Les propositions du Congrès :
- Créer un régime juridique commun aux modes d’accession aidée qui va définir les modes d’accession et déterminer deux plafonds applicables pour une durée de trente ans : un plafond de prix de revente qui reflète la décote initiale accordée et un plafond de ressources pour les candidats à l’accession au logement aidé.
Pérenniser le logement
Proposition n°10 : Pérenniser le logement du dirigeant de société : étendre l’insaisissabilité de la résidence principale
Les constats :
- Le logement du dirigeant de société est plus exposé aux poursuites des créanciers professionnels que celui de l’entrepreneur individuel, dont le logement, depuis la loi du 14 février 2022 en faveur de l’activité professionnelle indépendante, est automatiquement protégé des créanciers professionnels.
Les propositions du Congrès :
- Étendre aux dirigeants de société le bénéfice de l’insaisissabilité automatique de la résidence principale.
Proposition n°11 : pérenniser le logement de nos aînés
Les constats :
- Le Conseil d’orientation des retraites prévoit, au regard du vieillissement de la population et de l’allongement de la durée de vie, une baisse du niveau des retraites ;
- La paupérisation des plus de 80 ans progresse ;
- 75% des plus de 60 ans sont propriétaires de leur logement.
Les propositions du Congrès :
- Repenser la vente en viager en famille afin que la monétisation du patrimoine immobilier pouvant financer le grand âge s’opère dans le cadre familial ;
- Repenser le prêt viager hypothécaire dans le cadre familial afin d’en faire une source incontournable du financement de la dépendance.
Proposition n°12 : Pérenniser le logement de la famille – rétablir l’esprit de l’article 215 – alinéa 3 du Code civil
Les constats :
- Dans le cadre du mariage, le logement de famille est soumis à une cogestion (vente, échange, apport en société, donation etc.) indépendamment du droit de propriété (Article 215 alinéa 3 du Code civil) ;
- Cette règle de cogestion présente une cause et un objet uniques : elle est un effet du mariage et vise la préservation du logement ;
- Cependant la jurisprudence fait de cette règle une application paradoxale dont il résulte une imprévisibilité qu’il est possible de corriger.
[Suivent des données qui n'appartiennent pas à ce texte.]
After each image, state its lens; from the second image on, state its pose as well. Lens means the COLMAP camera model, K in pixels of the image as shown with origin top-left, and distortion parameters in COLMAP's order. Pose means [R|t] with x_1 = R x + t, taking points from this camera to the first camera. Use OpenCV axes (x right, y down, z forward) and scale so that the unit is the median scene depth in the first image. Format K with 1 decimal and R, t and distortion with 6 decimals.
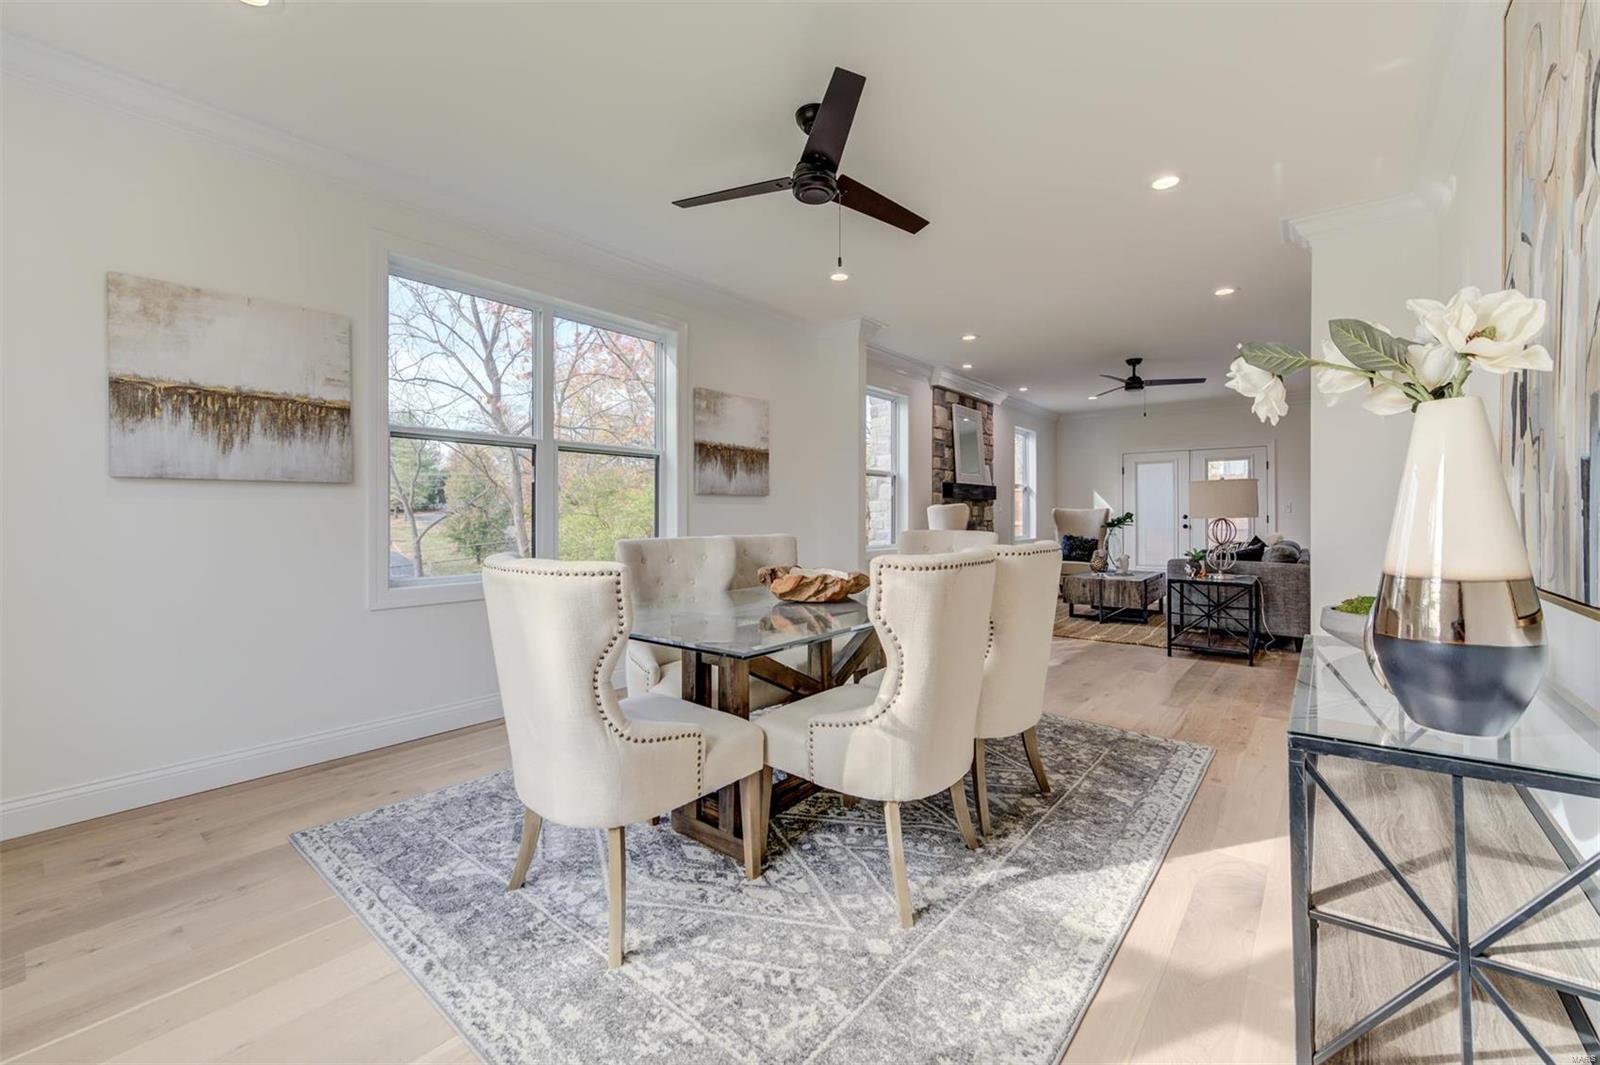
lens RADIAL K [[651.3, 0, 840.4], [0, 651.3, 515.4], [0, 0, 1]] dist [0.002717, 0.000157]
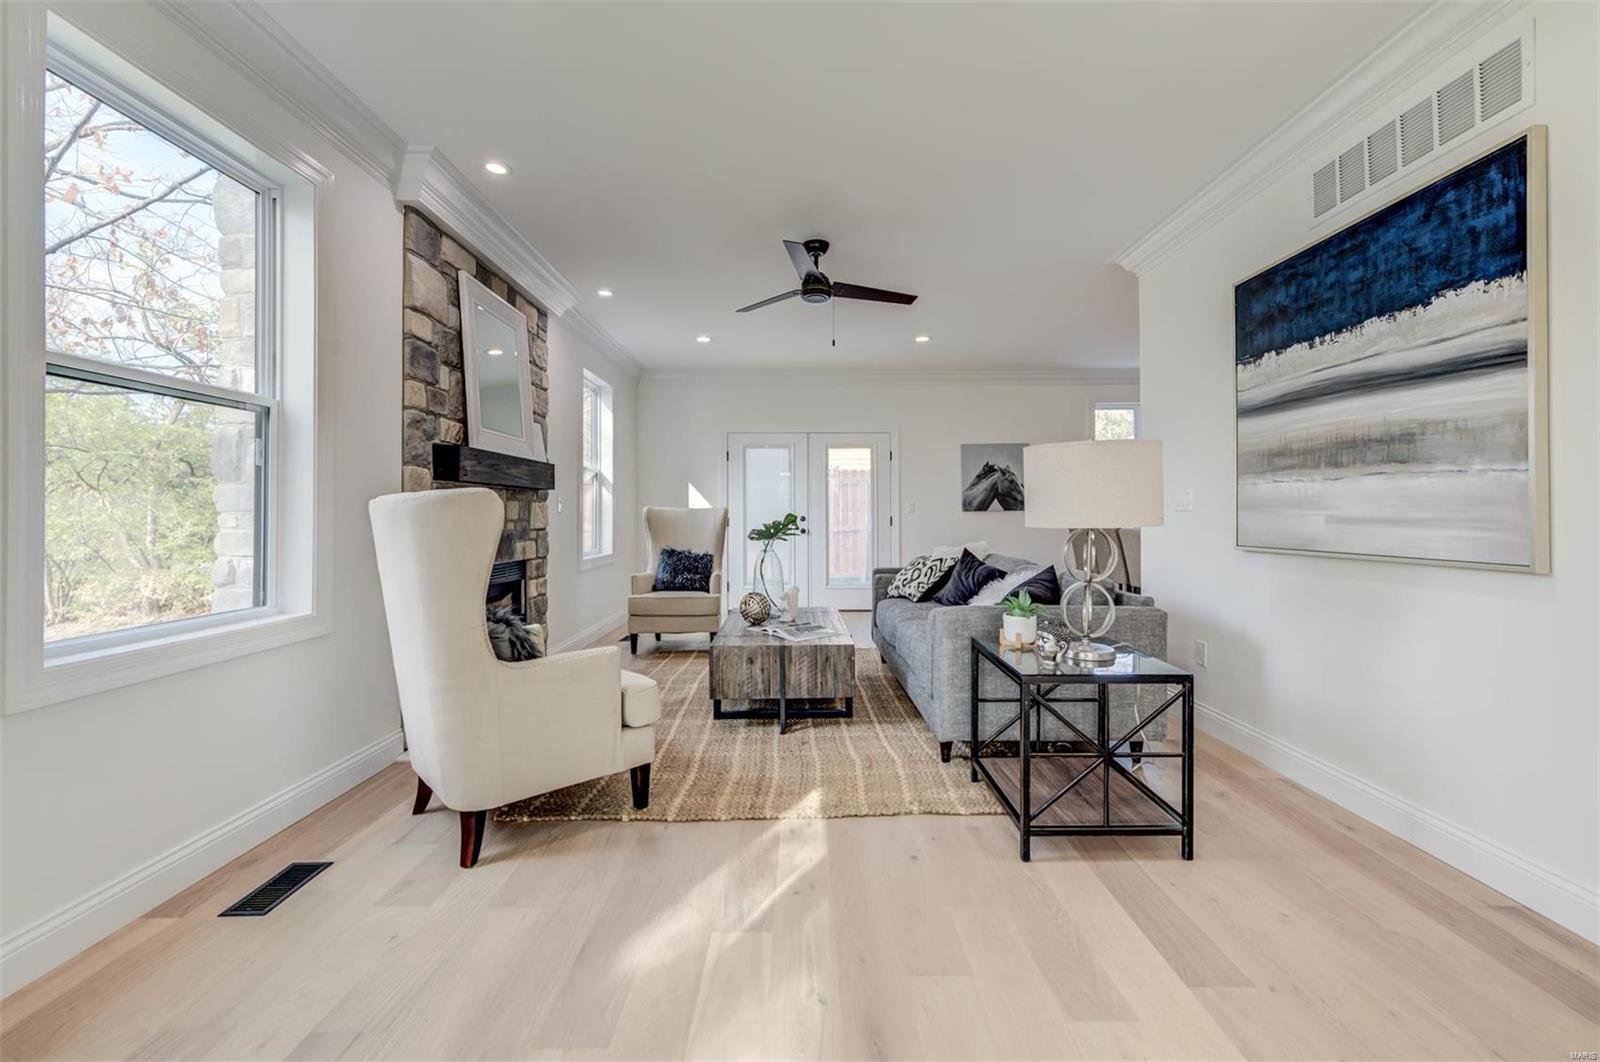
lens RADIAL K [[627.8, 0, 797.2], [0, 627.8, 510.9], [0, 0, 1]] dist [0.000685, -0.000009]
pose [[0.803058, 0.000956, 0.595900, 0.104449], [0.003592, 0.999973, -0.006445, -0.003004], [-0.595890, 0.007316, 0.803033, 0.532468]]
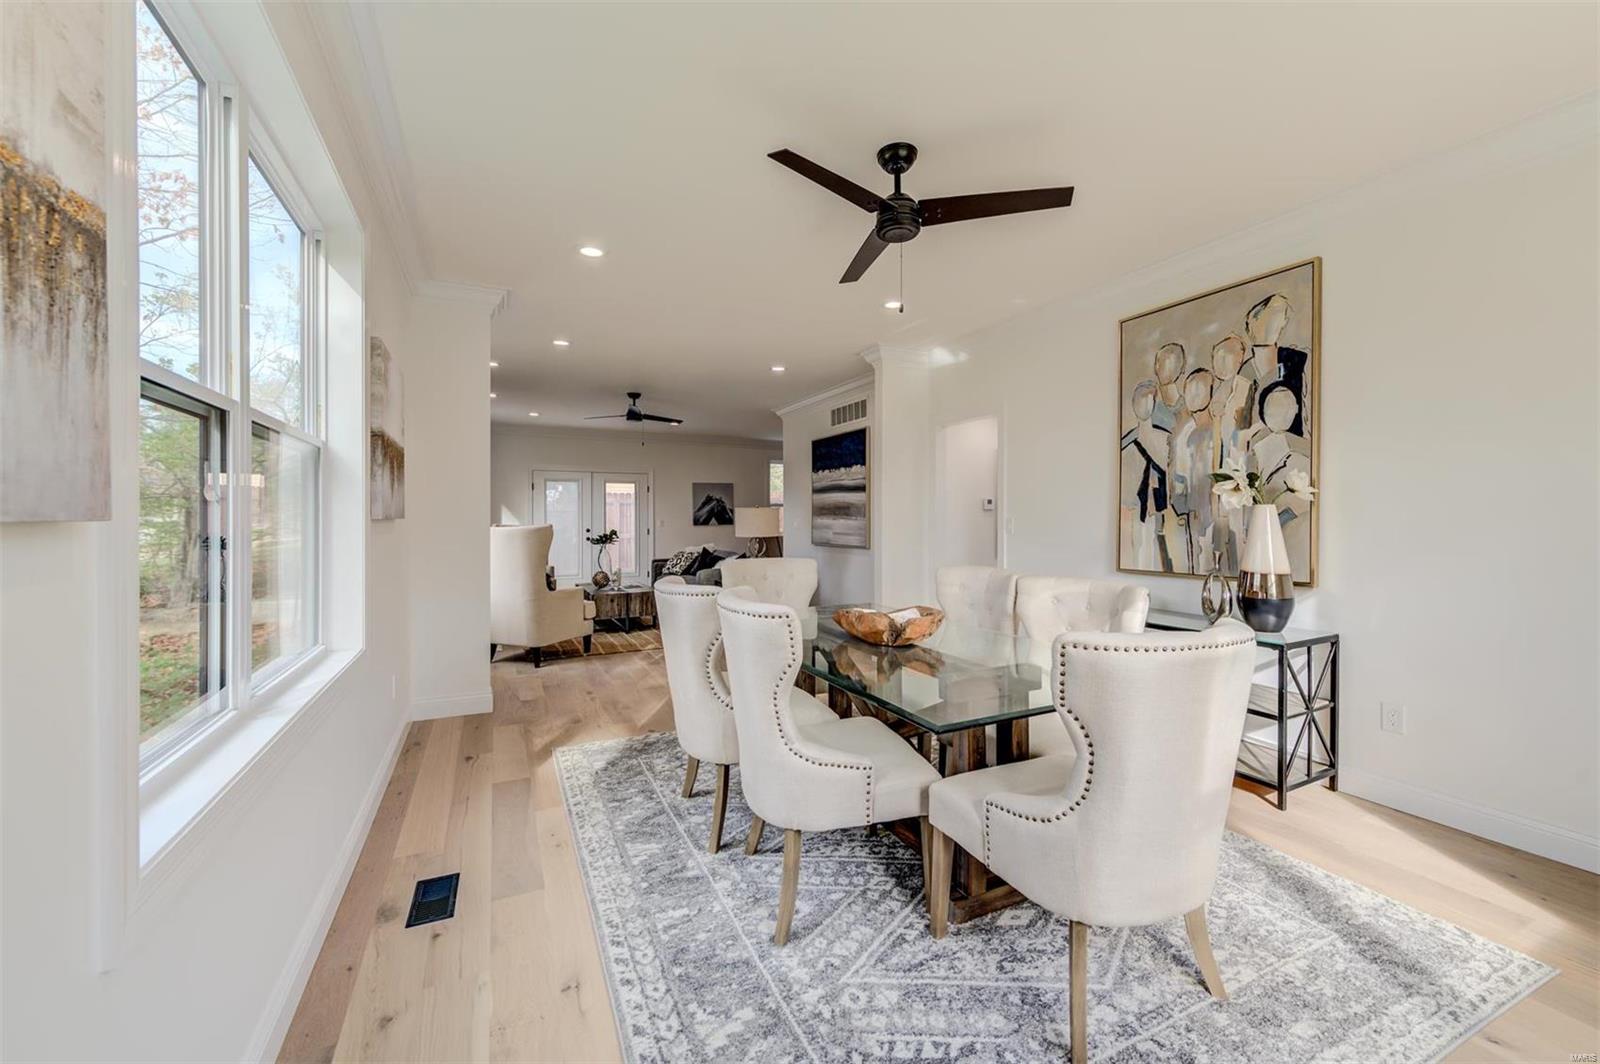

Les propositions du 119e Congrès des Notaires :
- Préciser à l’article 215 alinéa 3 du Code civil que sont visés les droits de toute nature par lesquels est assuré le logement ;
- Prévoir un renvoi aux mesures provisoires susceptibles d’être prononcées par le juge en cas de divorce.
Proposition commune aux trois commissions : Développer des solutions d’externalisation et de tiers financement pour la rénovation énergétique
Les constats :
- La rénovation énergétique des logements doit être accélérée au vu des objectifs de performance énergétique que doit atteindre le parc immobilier à l’horizon 2050 ;
- Elle ne peut être limitée aux économies d’énergie mais doit être pensée dans sa globalité (performance intérieure et extérieure) ;
- Les opérations de rénovation énergétiques des logements sont complexes en monopropriété (trouver les entreprises qualifiées, coût des travaux, calcul et demande des aides) ;
- En copropriété, l’opération est complexifiée : rénovation des parties communes, intervention sur les parties privatives, coût pour les copropriétaires.
Les propositions du Congrès des Notaires
- Ouvrir le recours au bail à réhabilitation (son champ est aujourd’hui limité aux bailleurs sociaux et structures assimilées) à toute personne physique ou morale afin de réaliser des opérations de rénovation énergétique globale des parties communes et privatives ;
- Permettre aux organismes fonciers solidaires (OFS) de porter sur une longue durée le financement de la rénovation énergétique des logements en copropriétés soumis au bail réel solidaire ;
- Permettre la mise en place d’un contrat de performance énergétique (CPE) par une personne publique ou parapublique compétente en matière d’aménagement pour la rénovation de plusieurs copropriétés afin d’envisager la rénovation du bâti à l’échelle du quartier.